Acte II – Scène 4 : Confronté au manque d’eau et à des conditions sanitaires déplorables, Trencavel demande à Pierre II (roi d’Aragon) d’intercéder en sa faveur auprès de l’abbé de Cîteaux (légat du pape). Celui-ci propose à Trencavel de quitter la cité avec douze chevaliers. Proposition annoncée dans la scène par un messager croisé et immédiatement déclinée par Trencavel dont la colère est ici traitée sur une métrique de 3/8.
Acte II – Scène 5 : Plus tard, le vicomte accepte de rencontrer le comte de Nevers dans le camp des croisés avec cent de ses chevaliers. Victime d’une manipulation, il sera emprisonné, sans avoir pu signer le moindre accord. Laissant la cité aux mains du légat du pape. La population pu quitter la ville mais dans le plus grand dénuement et au prix de l’abandon de toute ses richesses.

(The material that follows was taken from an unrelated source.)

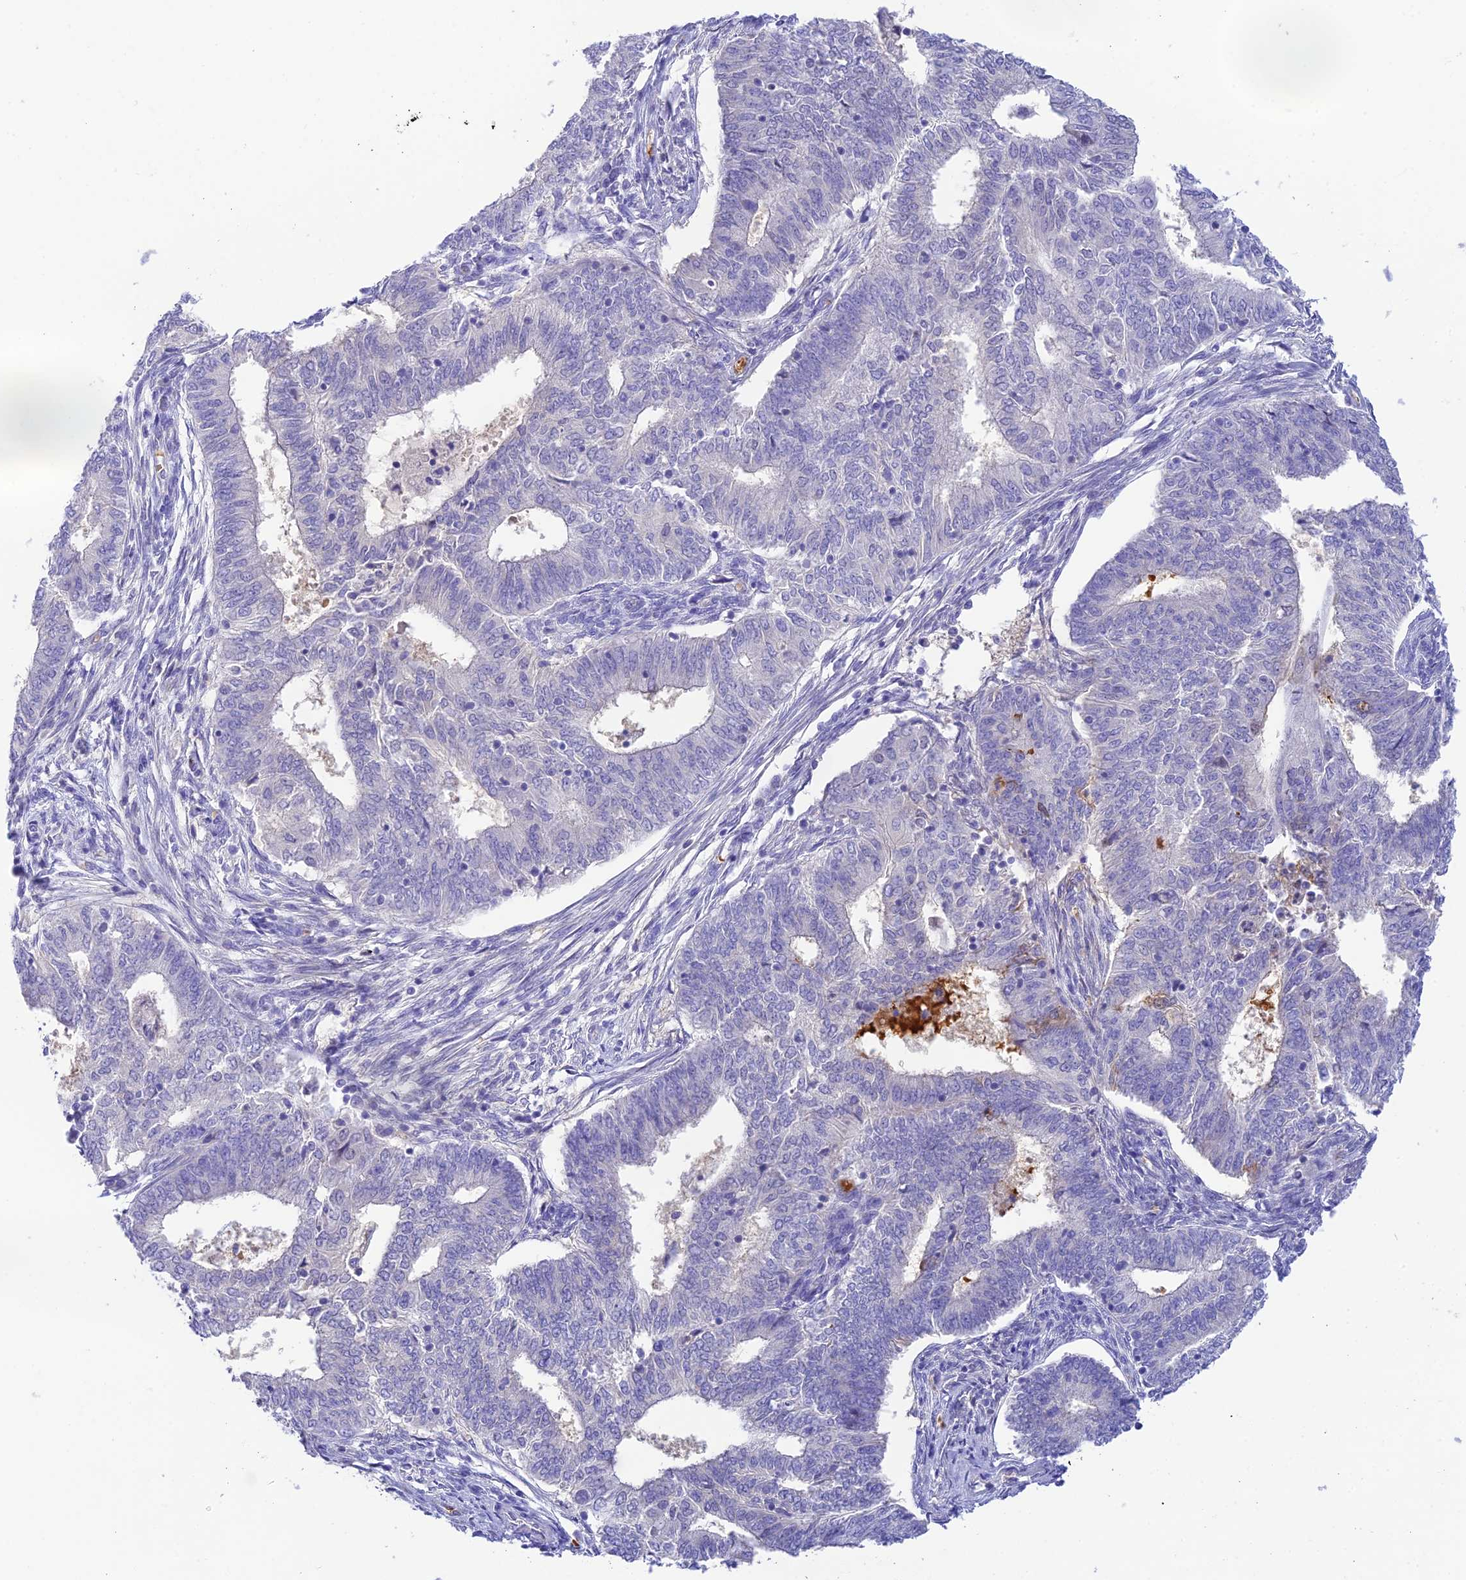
{"staining": {"intensity": "negative", "quantity": "none", "location": "none"}, "tissue": "endometrial cancer", "cell_type": "Tumor cells", "image_type": "cancer", "snomed": [{"axis": "morphology", "description": "Adenocarcinoma, NOS"}, {"axis": "topography", "description": "Endometrium"}], "caption": "Tumor cells show no significant staining in adenocarcinoma (endometrial).", "gene": "HDHD2", "patient": {"sex": "female", "age": 62}}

Acte II – Scène 6 : La cité capitulant, le chevalier de Saint Alban se précipite à l’intérieur en quête de la parfaite(1) Adalaïs et, après l’avoir trouvée, doit subir ses reproches éclairées. Ce long duo en La mineur puis Ré mineur, s’achève par les déclarations amoureuses du chevalier qui cherche à la protéger.
Acte II – Scène 7 : On y retrouve un abbé de Cîteaux triomphant, adoptant les traits musicaux qui ont été définis dans le premier acte. Une modulation en majeur vient appuyer ce triomphalisme. La jouissance de la vicomté fut d’abord proposée par le légat aux grands barons de la croisade (Le duc de Bourgogne, le comte de Nevers, le comte Saint-Pol), mais tous refusèrent par crainte du déshonneur et par calcul. Il eut été impossible de maintenir un droit si mal acquis sans y maintenir des garnisons et des moyens qu’ils préféraient s’épargner. C’est ainsi qu’une commission composée de deux évêques et quatre chevaliers offrit ce territoire à un Simon de Montfort hésitant mais plus facile à convaincre. Ce dernier accepta à la condition que les chefs de la croisade jurent de le soutenir.
Acte II – Scène 8 : Cette brève scène marque la dernière rencontre entre Adalaïs et le chevalier croisé. Sur une musique légère et romantique, de métrique 3/4 et aux termes de cinq modulations tonales (la dernière basculant vers le mode mineur), ils finissent par se séparer.